# WHAT YOU HAVE TO DO
Return exactly the span of lines that opens with the line containing "wire [31:0] count;" and closes with the last line of the data, inclusive.
⟨
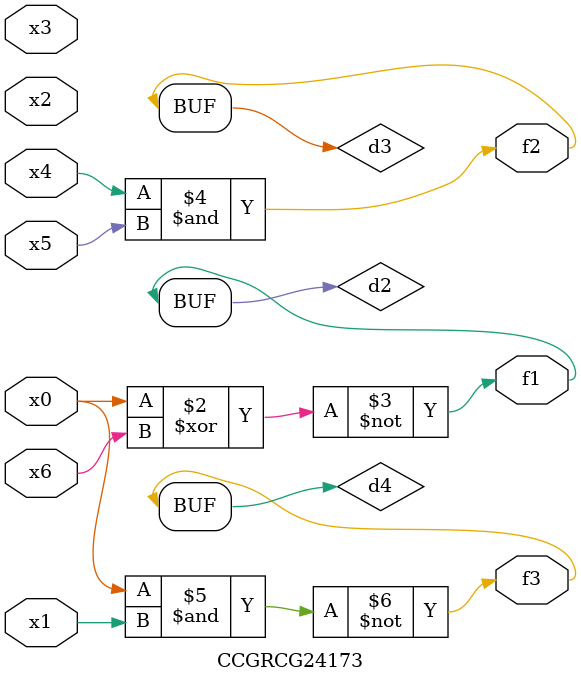
<source format=v>
module CCGRCG24173(
	input x0, x1, x2, x3, x4, x5, x6,
	output f1, f2, f3
);

	wire d1, d2, d3, d4;

	nor (d1, x0);
	xnor (d2, x0, x6);
	and (d3, x4, x5);
	nand (d4, x0, x1);
	assign f1 = d2;
	assign f2 = d3;
	assign f3 = d4;
endmodule

</source>
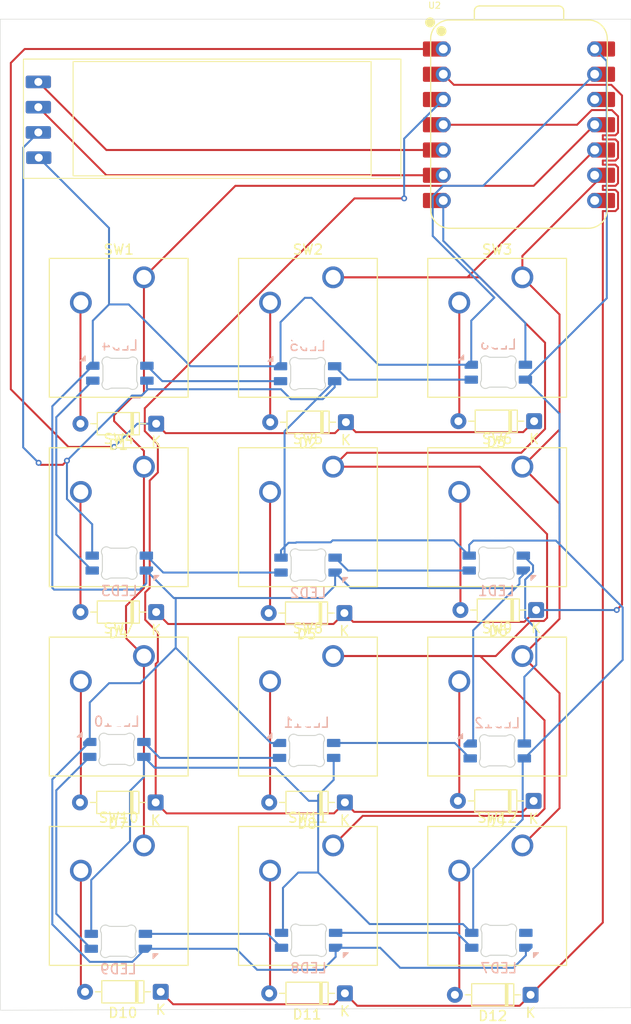
<source format=kicad_pcb>
(kicad_pcb
	(version 20241229)
	(generator "pcbnew")
	(generator_version "9.0")
	(general
		(thickness 1.6)
		(legacy_teardrops no)
	)
	(paper "A4")
	(layers
		(0 "F.Cu" signal)
		(2 "B.Cu" signal)
		(9 "F.Adhes" user "F.Adhesive")
		(11 "B.Adhes" user "B.Adhesive")
		(13 "F.Paste" user)
		(15 "B.Paste" user)
		(5 "F.SilkS" user "F.Silkscreen")
		(7 "B.SilkS" user "B.Silkscreen")
		(1 "F.Mask" user)
		(3 "B.Mask" user)
		(17 "Dwgs.User" user "User.Drawings")
		(19 "Cmts.User" user "User.Comments")
		(21 "Eco1.User" user "User.Eco1")
		(23 "Eco2.User" user "User.Eco2")
		(25 "Edge.Cuts" user)
		(27 "Margin" user)
		(31 "F.CrtYd" user "F.Courtyard")
		(29 "B.CrtYd" user "B.Courtyard")
		(35 "F.Fab" user)
		(33 "B.Fab" user)
		(39 "User.1" user)
		(41 "User.2" user)
		(43 "User.3" user)
		(45 "User.4" user)
	)
	(setup
		(pad_to_mask_clearance 0)
		(allow_soldermask_bridges_in_footprints no)
		(tenting front back)
		(pcbplotparams
			(layerselection 0x00000000_00000000_55555555_5755f5ff)
			(plot_on_all_layers_selection 0x00000000_00000000_00000000_00000000)
			(disableapertmacros no)
			(usegerberextensions no)
			(usegerberattributes yes)
			(usegerberadvancedattributes yes)
			(creategerberjobfile yes)
			(dashed_line_dash_ratio 12.000000)
			(dashed_line_gap_ratio 3.000000)
			(svgprecision 4)
			(plotframeref no)
			(mode 1)
			(useauxorigin no)
			(hpglpennumber 1)
			(hpglpenspeed 20)
			(hpglpendiameter 15.000000)
			(pdf_front_fp_property_popups yes)
			(pdf_back_fp_property_popups yes)
			(pdf_metadata yes)
			(pdf_single_document no)
			(dxfpolygonmode yes)
			(dxfimperialunits yes)
			(dxfusepcbnewfont yes)
			(psnegative no)
			(psa4output no)
			(plot_black_and_white yes)
			(sketchpadsonfab no)
			(plotpadnumbers no)
			(hidednponfab no)
			(sketchdnponfab yes)
			(crossoutdnponfab yes)
			(subtractmaskfromsilk no)
			(outputformat 1)
			(mirror no)
			(drillshape 1)
			(scaleselection 1)
			(outputdirectory "")
		)
	)
	(net 0 "")
	(net 1 "Net-(D1-A)")
	(net 2 "Net-(D2-A)")
	(net 3 "Net-(D3-A)")
	(net 4 "Net-(D4-A)")
	(net 5 "Net-(D5-A)")
	(net 6 "Net-(D6-A)")
	(net 7 "Net-(D7-A)")
	(net 8 "Net-(D8-A)")
	(net 9 "Net-(D9-A)")
	(net 10 "Net-(D10-A)")
	(net 11 "Net-(D11-A)")
	(net 12 "Net-(D12-A)")
	(net 13 "GND")
	(net 14 "SCL")
	(net 15 "SDA")
	(net 16 "+5V")
	(net 17 "R2")
	(net 18 "R1")
	(net 19 "C2")
	(net 20 "R0")
	(net 21 "R3")
	(net 22 "LED")
	(net 23 "unconnected-(U2-GPIO1{slash}RX-Pad8)")
	(net 24 "C1")
	(net 25 "C0")
	(net 26 "unconnected-(U2-3V3-Pad12)")
	(net 27 "Net-(LED5-DOUT)")
	(net 28 "Net-(LED4-DOUT)")
	(net 29 "Net-(LED8-DOUT)")
	(net 30 "Net-(LED7-DOUT)")
	(net 31 "Net-(LED10-DIN)")
	(net 32 "Net-(LED3-DOUT)")
	(net 33 "Net-(LED2-DOUT)")
	(net 34 "Net-(LED1-DOUT)")
	(net 35 "Net-(LED1-DIN)")
	(net 36 "Net-(LED10-DOUT)")
	(net 37 "Net-(LED11-DOUT)")
	(net 38 "unconnected-(LED7-DIN-Pad3)")
	(footprint "Diode_THT:D_DO-35_SOD27_P7.62mm_Horizontal" (layer "F.Cu") (at 148.438 125.5576 180))
	(footprint "Diode_THT:D_DO-35_SOD27_P7.62mm_Horizontal" (layer "F.Cu") (at 129.4388 87.4576 180))
	(footprint "Button_Switch_Keyboard:SW_Cherry_MX_1.00u_PCB" (layer "F.Cu") (at 147.2569 129.88195))
	(footprint "Button_Switch_Keyboard:SW_Cherry_MX_1.00u_PCB" (layer "F.Cu") (at 128.2069 91.78195))
	(footprint "Diode_THT:D_DO-35_SOD27_P7.62mm_Horizontal" (layer "F.Cu") (at 129.388 125.5576 180))
	(footprint "Button_Switch_Keyboard:SW_Cherry_MX_1.00u_PCB" (layer "F.Cu") (at 147.2569 110.83195))
	(footprint "Diode_THT:D_DO-35_SOD27_P7.62mm_Horizontal" (layer "F.Cu") (at 148.3872 106.5076 180))
	(footprint "Button_Switch_Keyboard:SW_Cherry_MX_1.00u_PCB" (layer "F.Cu") (at 128.2069 72.73195))
	(footprint "Diode_THT:D_DO-35_SOD27_P7.62mm_Horizontal" (layer "F.Cu") (at 148.5396 87.3052 180))
	(footprint "Diode_THT:D_DO-35_SOD27_P7.62mm_Horizontal" (layer "F.Cu") (at 148.438 144.76 180))
	(footprint "Button_Switch_Keyboard:SW_Cherry_MX_1.00u_PCB" (layer "F.Cu") (at 166.3069 72.73195))
	(footprint "Diode_THT:D_DO-35_SOD27_P7.62mm_Horizontal" (layer "F.Cu") (at 129.896 144.6076 180))
	(footprint "Diode_THT:D_DO-35_SOD27_P7.62mm_Horizontal" (layer "F.Cu") (at 167.1324 144.9124 180))
	(footprint "Diode_THT:D_DO-35_SOD27_P7.62mm_Horizontal" (layer "F.Cu") (at 167.4372 125.4052 180))
	(footprint "sad:XIAO-RP2040-DIP" (layer "F.Cu") (at 165.964 57.384))
	(footprint "Button_Switch_Keyboard:SW_Cherry_MX_1.00u_PCB" (layer "F.Cu") (at 147.2569 72.73195))
	(footprint "Button_Switch_Keyboard:SW_Cherry_MX_1.00u_PCB" (layer "F.Cu") (at 166.3069 91.78195))
	(footprint "Diode_THT:D_DO-35_SOD27_P7.62mm_Horizontal" (layer "F.Cu") (at 129.4388 106.406 180))
	(footprint "Button_Switch_Keyboard:SW_Cherry_MX_1.00u_PCB" (layer "F.Cu") (at 147.2569 91.78195))
	(footprint "Diode_THT:D_DO-35_SOD27_P7.62mm_Horizontal" (layer "F.Cu") (at 167.6912 106.2028 180))
	(footprint "Button_Switch_Keyboard:SW_Cherry_MX_1.00u_PCB" (layer "F.Cu") (at 128.2069 110.83195))
	(footprint "Button_Switch_Keyboard:SW_Cherry_MX_1.00u_PCB" (layer "F.Cu") (at 166.3069 110.83195))
	(footprint "Button_Switch_Keyboard:SW_Cherry_MX_1.00u_PCB" (layer "F.Cu") (at 128.2069 129.88195))
	(footprint "Diode_THT:D_DO-35_SOD27_P7.62mm_Horizontal" (layer "F.Cu") (at 167.488 87.2036 180))
	(footprint "Button_Switch_Keyboard:SW_Cherry_MX_1.00u_PCB" (layer "F.Cu") (at 166.3069 129.88195))
	(footprint "Display:Adafruit_SSD1306" (layer "F.Cu") (at 116.076 62.776))
	(footprint "PCM_marbastlib-various:LED_6028R" (layer "B.Cu") (at 125.7812 82.3776))
	(footprint "PCM_marbastlib-various:LED_6028R" (layer "B.Cu") (at 163.8871 82.275999))
	(footprint "PCM_marbastlib-various:LED_6028R" (layer "B.Cu") (at 163.678 101.4784 180))
	(footprint "PCM_marbastlib-various:LED_6028R" (layer "B.Cu") (at 125.4764 120.2236))
	(footprint "PCM_marbastlib-various:LED_6028R" (layer "B.Cu") (at 144.5831 120.325199))
	(footprint "PCM_marbastlib-various:LED_6028R"
		(layer "B.Cu")
		(uuid "83d1b942-e1a4-41c6-8278-09e8656b487a")
		(at 125.7245 101.478401 180)
		(descr "rear-mount SMD 6028 RGB LED")
		(tags "LED RGB 6028 rear mount reverse")
		(property "Reference" "LED3"
			(at 0 -2.8 0)
			(layer "B.SilkS")
			(uuid "257235bc-2eaa-43d6-b4dc-5880a8d7084e")
			(effects
				(font
					(size 1 1)
					(thickness 0.15)
				)
				(justify mirror)
			)
		)
		(property "Value" "SK6812MINI-E"
			(at 0 2.5 0)
			(layer "B.Fab")
			(uuid "5db7355d-8f50-4995-93b2-43fb89da9a60")
			(effects
				(font
					(size 1 1)
					(thickness 0.15)
				)
				(justify mirror)
			)
		)
		(property "Datasheet" ""
			(at 0 0 0)
			(unlocked yes)
			(layer "B.Fab")
			(hide yes)
			(uuid "f32188b9-d61e-4154-89ce-210fa8117e17")
			(effects
				(font
					(size 1.27 1.27)
					(thickness 0.15)
				)
				(justify mirror)
			)
		)
		(property "Description" "Reverse mount adressable LED (WS2812 protocol)"
			(at 0 0 0)
			(unlocked yes)
			(layer "B.Fab")
			(hide yes)
			(uuid "6bd0e6d5-b697-4568-9a28-7f7d73f77457")
			(effects
				(font
					(size 1.27 1.27)
					(thickness 0.15)
				)
				(justify mirror)
			)
		)
		(attr smd)
		(fp_poly
			(pts
				(xy -3.5 -1.25) (xy -3.5 -1.73) (xy -3.98 -1.25) (xy -3.5 -1.25)
			)
			(stroke
				(width 0.12)
				(type solid)
			)
			(fill 
... [111647 chars truncated]
</source>
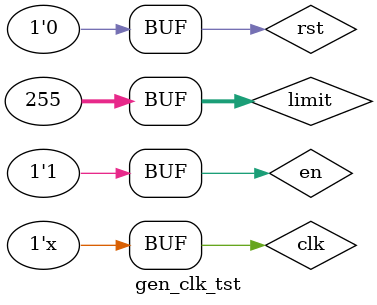
<source format=v>
`timescale 1ns / 1ps


module gen_clk_tst;

	// Inputs
	reg clk;
	reg rst;
	reg en;
	reg [31:0] limit;
	wire [31:0] count;

	// Outputs
	wire clk_0;

	// Instantiate the Unit Under Test (UUT)
	clk_generator uut (
		.clk(clk), 
		.en(en), 
		.limit(limit), 
		.count(count), 
		.clk_0(clk_0)
	);
	
	clk_counter counter(
		.clk(clk), 
		.en(en), 
		.rst(rst), 
		.count(count)
	);
	
	initial begin
		// Initialize Inputs
		clk = 0;
		rst = 1;
		en = 0;
		limit = 0;

		// Wait 100 ns for global reset to finish
		#100;
      rst = 0;
		// Add stimulus here
		limit = 32'h000000FF;
		#100;
		en = 1;
	end
   always #5 clk = ~clk;
endmodule
</source>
⟩
# OUTPUT
	wire [31:0] count;

	// Outputs
	wire clk_0;

	// Instantiate the Unit Under Test (UUT)
	clk_generator uut (
		.clk(clk), 
		.en(en), 
		.limit(limit), 
		.count(count), 
		.clk_0(clk_0)
	);
	
	clk_counter counter(
		.clk(clk), 
		.en(en), 
		.rst(rst), 
		.count(count)
	);
	
	initial begin
		// Initialize Inputs
		clk = 0;
		rst = 1;
		en = 0;
		limit = 0;

		// Wait 100 ns for global reset to finish
		#100;
      rst = 0;
		// Add stimulus here
		limit = 32'h000000FF;
		#100;
		en = 1;
	end
   always #5 clk = ~clk;
endmodule
</source>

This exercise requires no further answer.